Friday, November 8, 2013

Time to Reflect

It's time to start putting some enemies into the game.

This raises some questions about what exactly is the best way to do that.

The basic components:
  • Enemy spawner - creates enemies from one of several "prototypes"
  • Enemy path - curve enemy should follow
  • Path chooser - binds one of multiple possible paths when an enemy spawns
 I've been trying to figure out the best way to implement this in the component system. 

Ideally, each of the path components would exist separately from the enemy object, so they only need to be created once.  The Bezier curve component does a lot of pre-tessellation of the curve that I don't want to duplicate every time an enemy is spawned, so it can't live directly inside each enemy instance.

I already have a fairly decent system for binding objects by name, so I can probably use that.  The question is whether to create a unique GameObject for each path and link to the GameObject, or to embed a set of the BezierPathComponents in a single GameObject.  The system for handling multiple components of the same time in a single GameObject is slightly underdeveloped, but this is a pretty obvious way to create "sets" of paths.

The next thing then would probably be to create some sort of "chooser" component that can select a particular component at random and plug it into the GameObject.

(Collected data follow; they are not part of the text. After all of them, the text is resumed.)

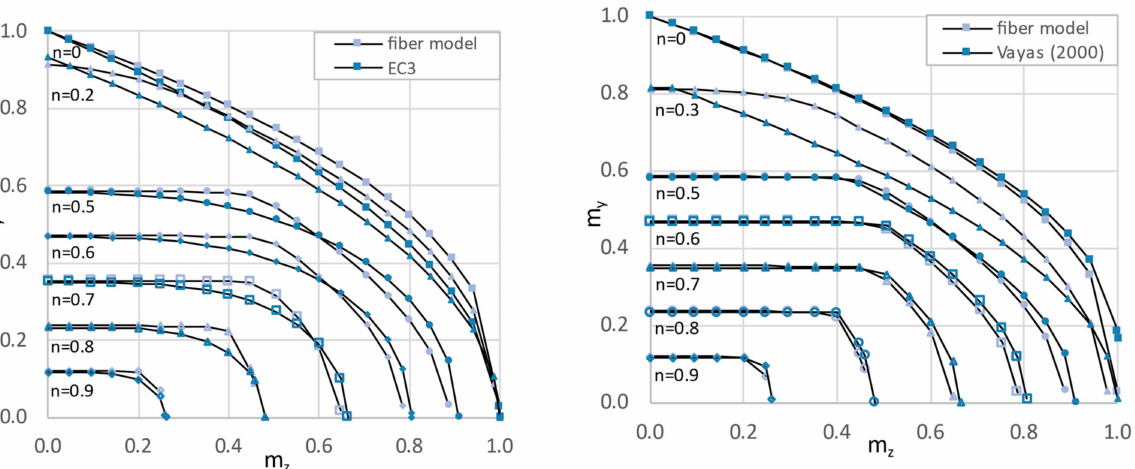
Figure 1. Comparison of interaction resistance diagrams n + m y + m z of numerical analysis (fiber model) and analytic formulae EC3 [1], Vayas (2000) [26] for a HEB 450 section.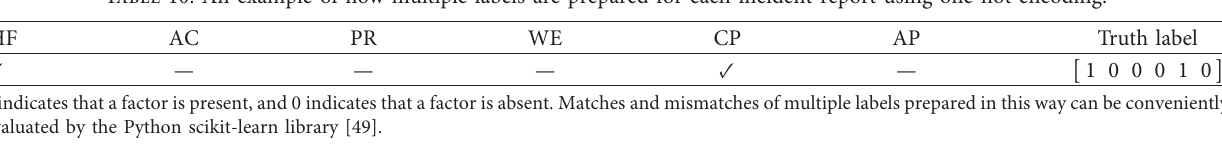
score is improved, especially for rarer factors, as 1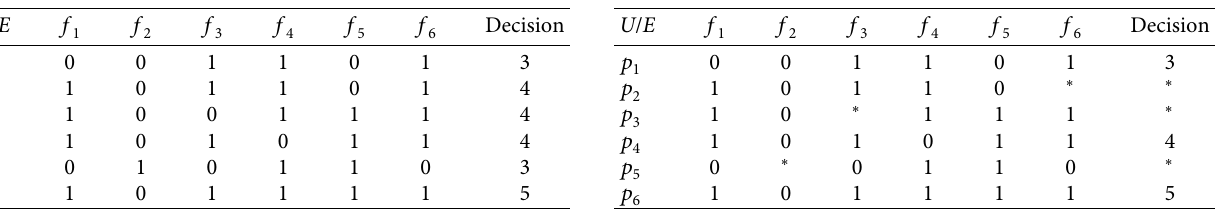
Table 1: Boolean-valued information system. Table 2: Incomplete information system.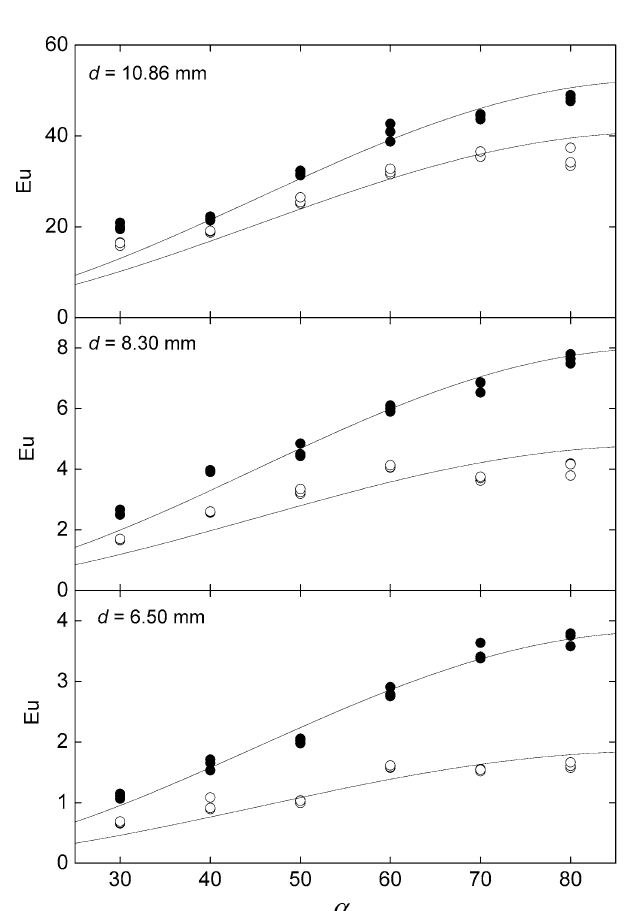
Figure 6. Variation of the wall Euler number, at θ = 180 o (full symbols) and the exit, (empty symbols) with the inclination angle. The curves corresponds to the independence principle, i.e. , Eu ∝ sin 5.4, www. gnupl ot.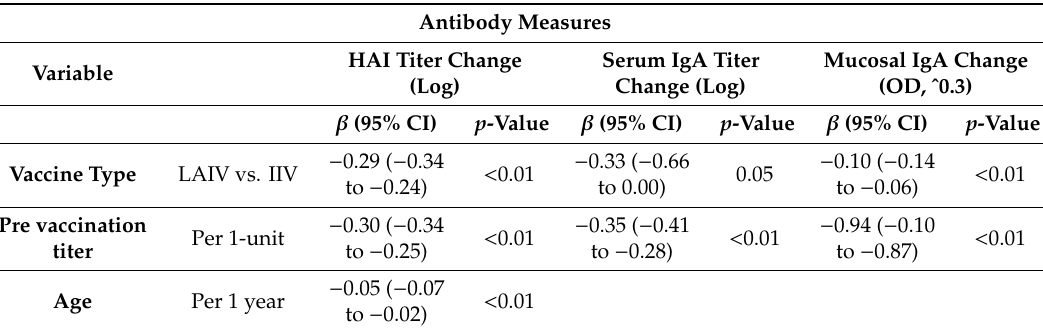
Table 3. Variables associated with antibody response to A / Texas / 50 / 2012-like H3N2.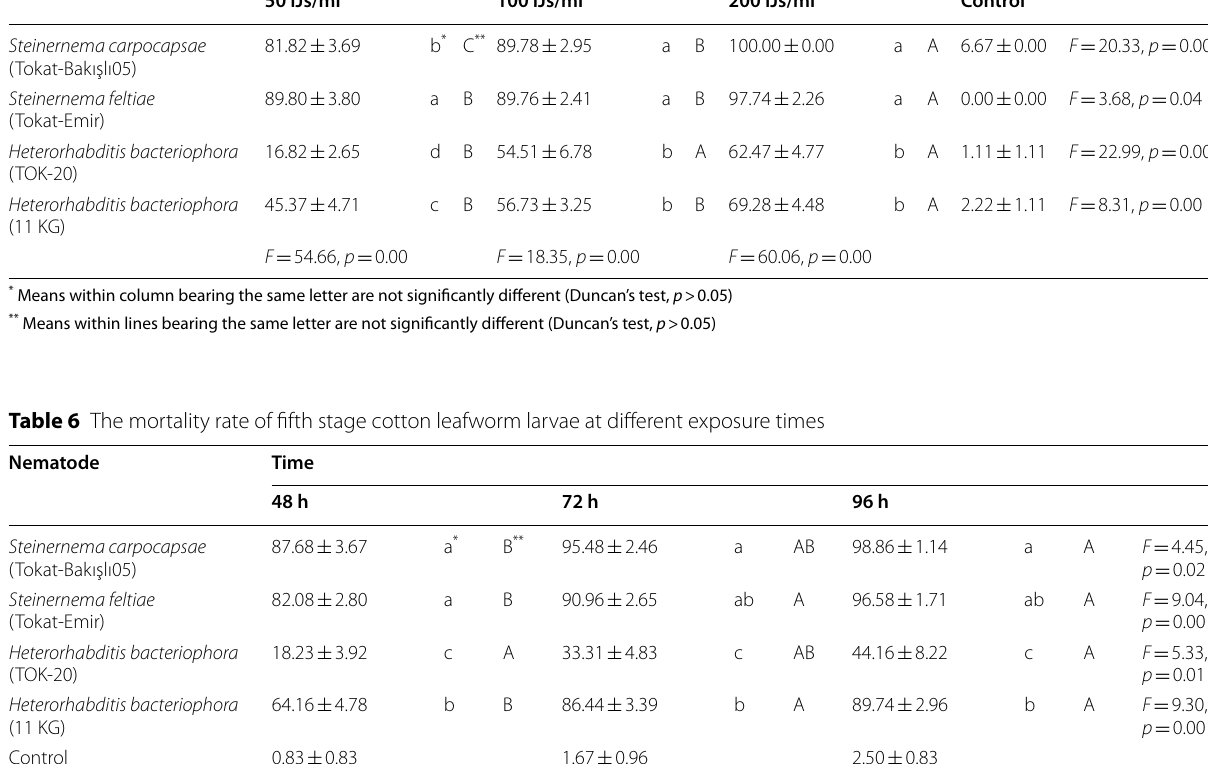
* Means within column bearing the same letter are not significantly different (Duncan’s test, p > 0.05) ** Means within lines bearing the same letter are not significantly different (Duncan’s test, p >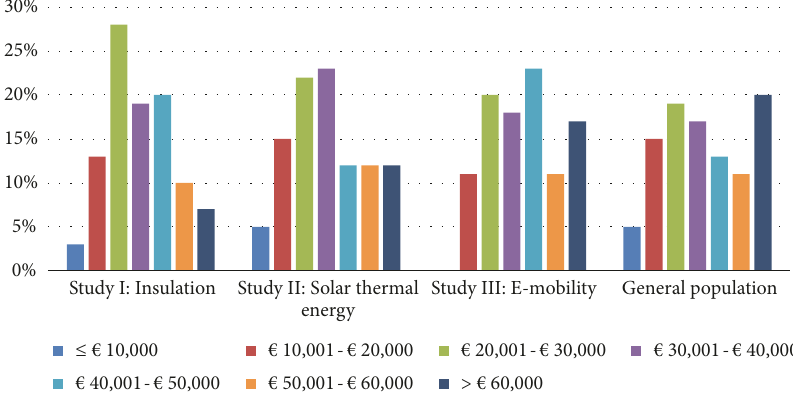
Figure 3: Income groups (in percent) of the samples in comparison to the basic population of German adults. The bars show the net income per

Along this line, I've also been wondering about the best way to animate values in certain components.


For instance, in the spawner itself, there is a Rate value that specifies the number of GameObjects to spawn per second.  Ideally, I would like to animate this value on a curve so I can essentially turn it on and off at different points in the level.  I would typically have changed the Rate variable from a float (effectively constant once the object is spawned) to a different type that can either bind to a curve or script or something similar and be evaluated each time it is referenced.

I'm thinking this is the wrong way to do things.

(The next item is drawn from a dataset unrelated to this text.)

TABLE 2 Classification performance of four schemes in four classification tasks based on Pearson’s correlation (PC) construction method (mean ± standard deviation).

What I want is a separate component that animates the value and writes it into the Rate variable directly.  The advantages to this are that any variable can potentially be animated, and there is no overhead for variables that are not animated.

The trick is to do the data binding properly.  I don't really have any sort of reflection available, so I don't have any data-driven way to bind to a specific member variable by name.  I either need to add that or find a good place to add custom code that binds the source and target together. 

I'm not exactly enthused about doing either of those :) but some sort of reflection interface seems like the "correct" choice.  Ideally I could hook that up to the construction code that pulls things out of the attribute files too, but it will have to be introduced piecemeal, because I'm not going back to put it everywhere today.